Celestina

Ieri avevo l’imbarazzo della scelta tra la Eurobirdwatch, l’#iceride e le sentinelle in piedi nel senso di andare a disturbarle in modo che perdessero il segno.

Poi ho optato per il birdwatching, perché dopo essere stata svegliata a fucilate alle sette del mattino desideravo evitare la gente il più possibile, figurarsi centinaia di sentinelle in piedi che leggono il bignami dell’ultima enciclica.

Sono andata alla Celestina, che è un’oasi Lipu vicino a Campagnola Emilia, lascito testamentario della signora Maria Celestina Freddi. C’erano aironi vari, garzette, gallinelle d’acqua, gheppi, germani e anatre assortite, inoltre colossali carpe. Numeri non sconvolgenti ma fa sempre piacere vedere qualcosa di vivo. E’ anche stato possibile godere di una modesta ma sempre affascinante murmuration di storni su un campo arato, e commuoversi alla vista dei canneti.

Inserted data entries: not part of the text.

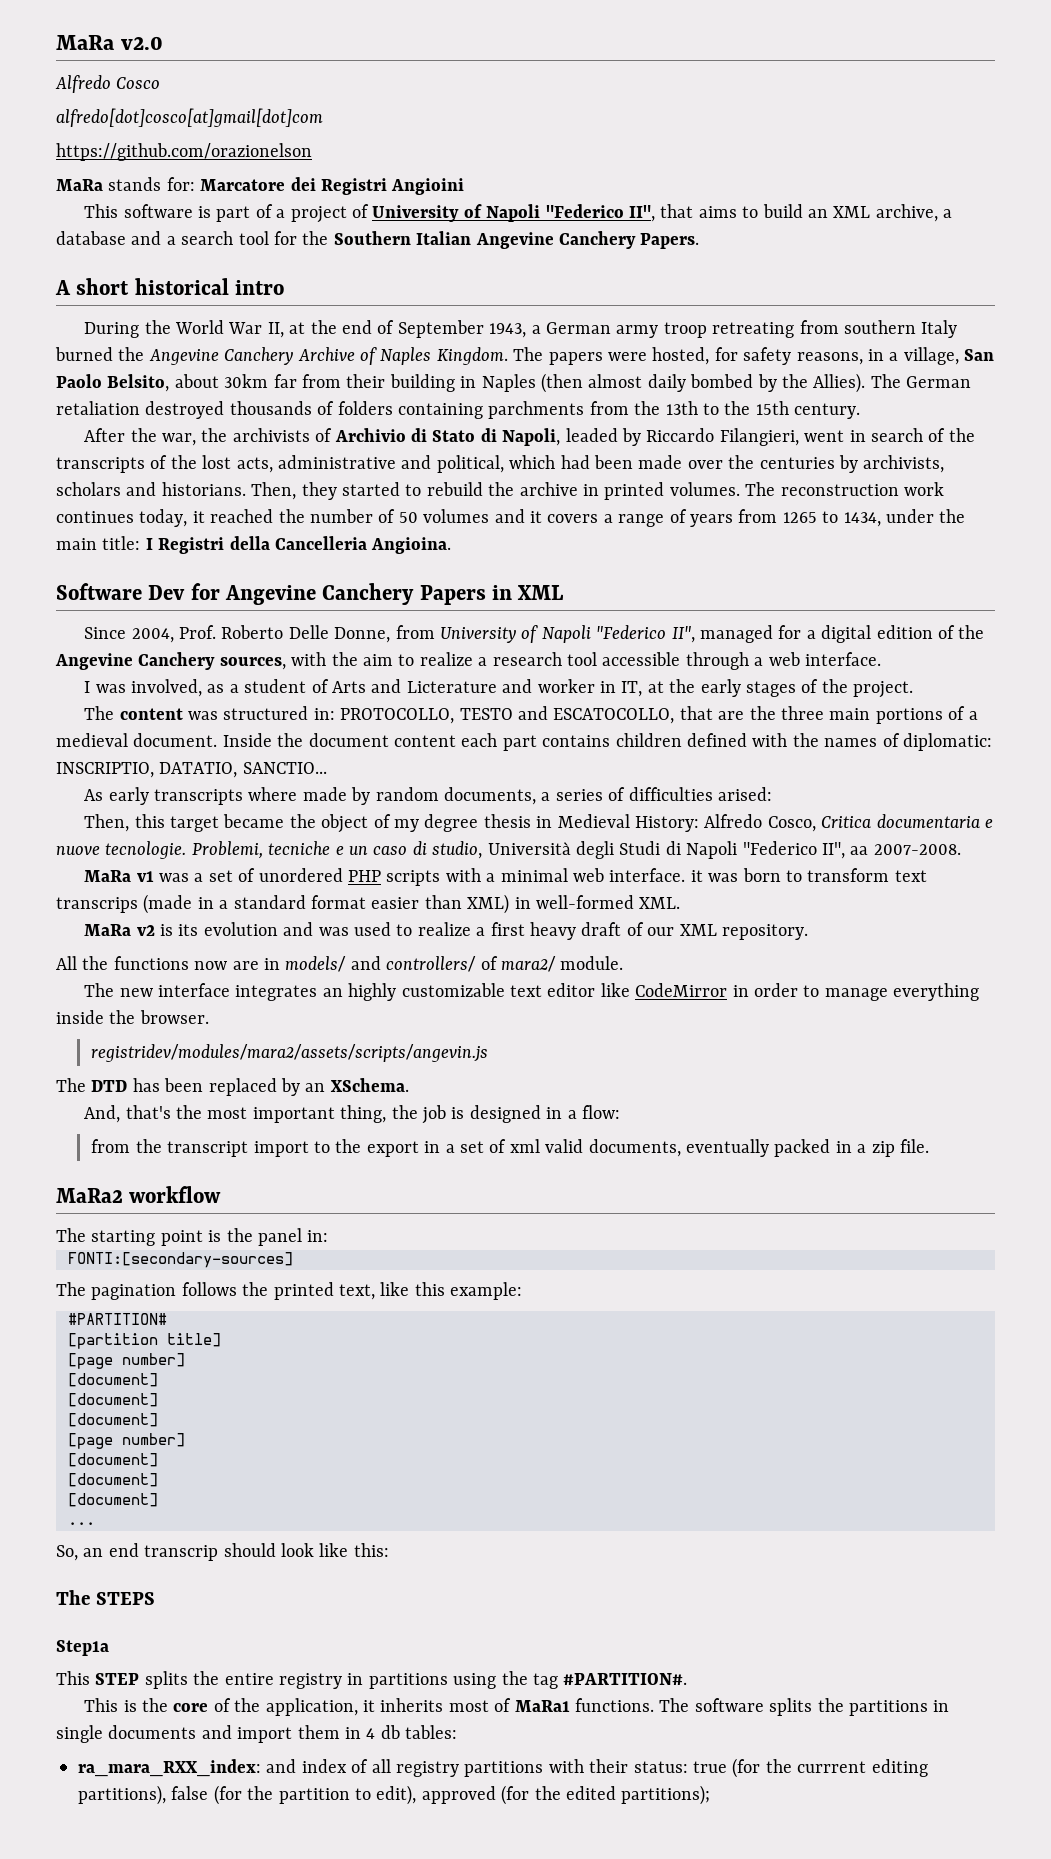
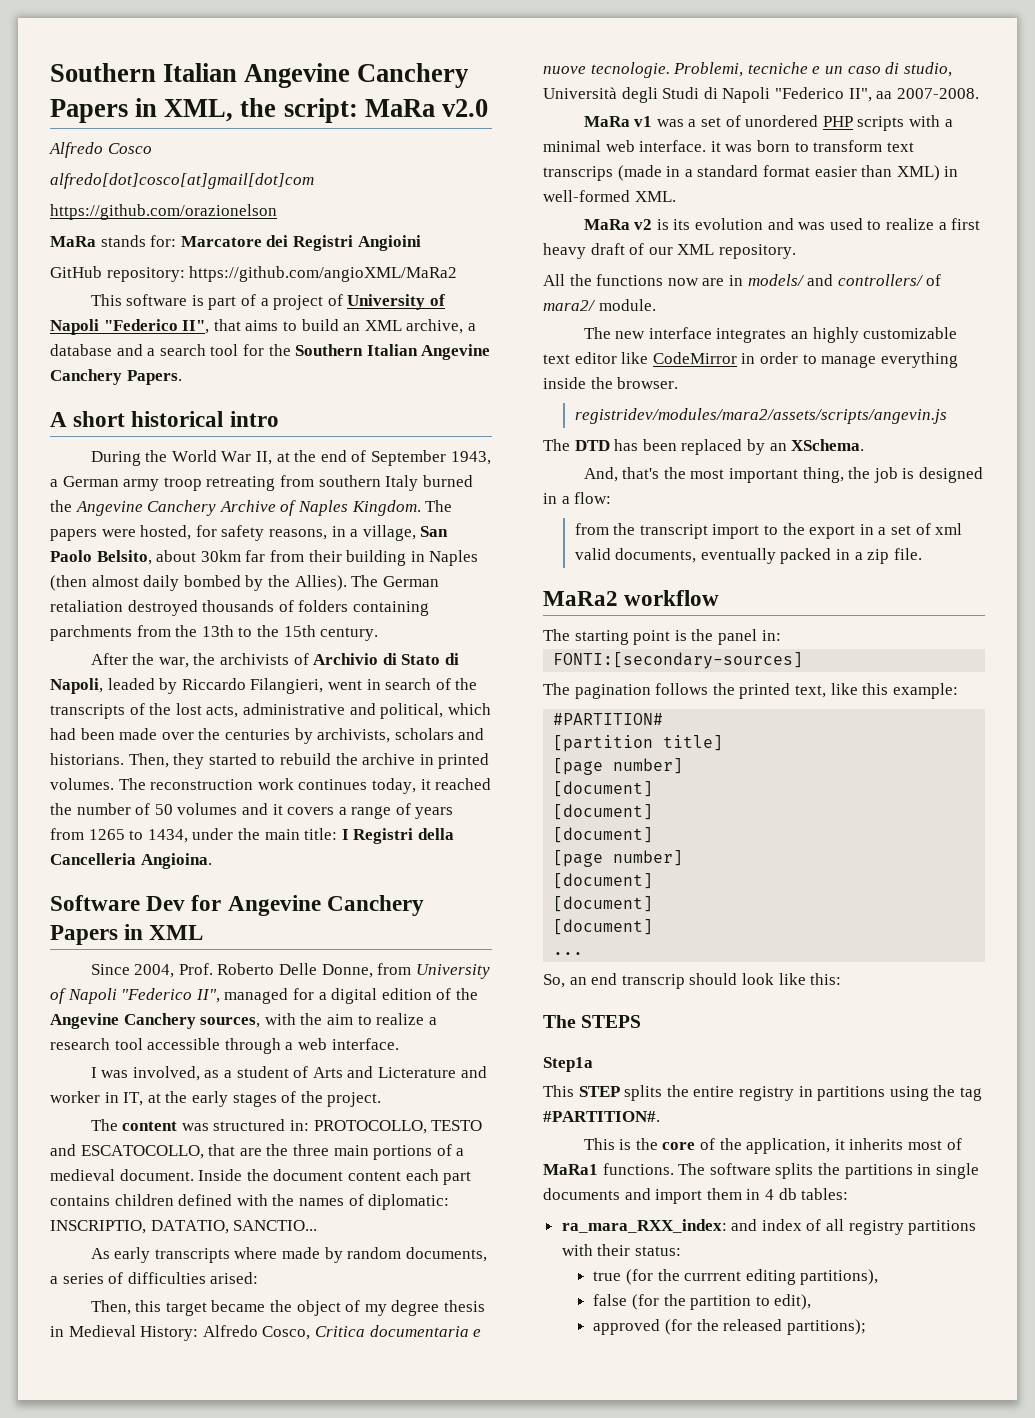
(56, 42) none -> [50,63,469,88] [50,98,358,123] Southern Italian Angevine Canchery Papers in XML, the script:
(465, 186) none -> [50,266,458,282] // GitHub repository: https://github.com/angioXML/MaRa2
(688, 1767) none -> (681, 1251) //
(166, 1795) none -> (879, 1277) //
(417, 1795) none -> (812, 1302) //
[565,1786,616,1800] edited -> [723,1319,783,1331] released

Altro importante evento sociale del mio fine settimana, sono stata a fare metano alla Golf. Il metanaro sembrava un tossico redento, appena sono scesa un umarell mi ha attaccato bottone a proposito del commutatore, poi c’era una Panda piena di suore. E’ stato bellissimo perché ho speso 14 Euro e 87, che con una percorrenza di 450 Km mi esprime un consumo più basso di quello dichiarato dalla casa. Questo dovrebbe significare che sto guidando in modo adeguato nonchè già padroneggio questi marchigegni del Bluemotion, cioè il freno a mano elettrico, l’autohold, l’hill holder e lo start-stop o quel che è.

Nel frattempo escono VW sempre più desiderabili, soprattutto per il trekker.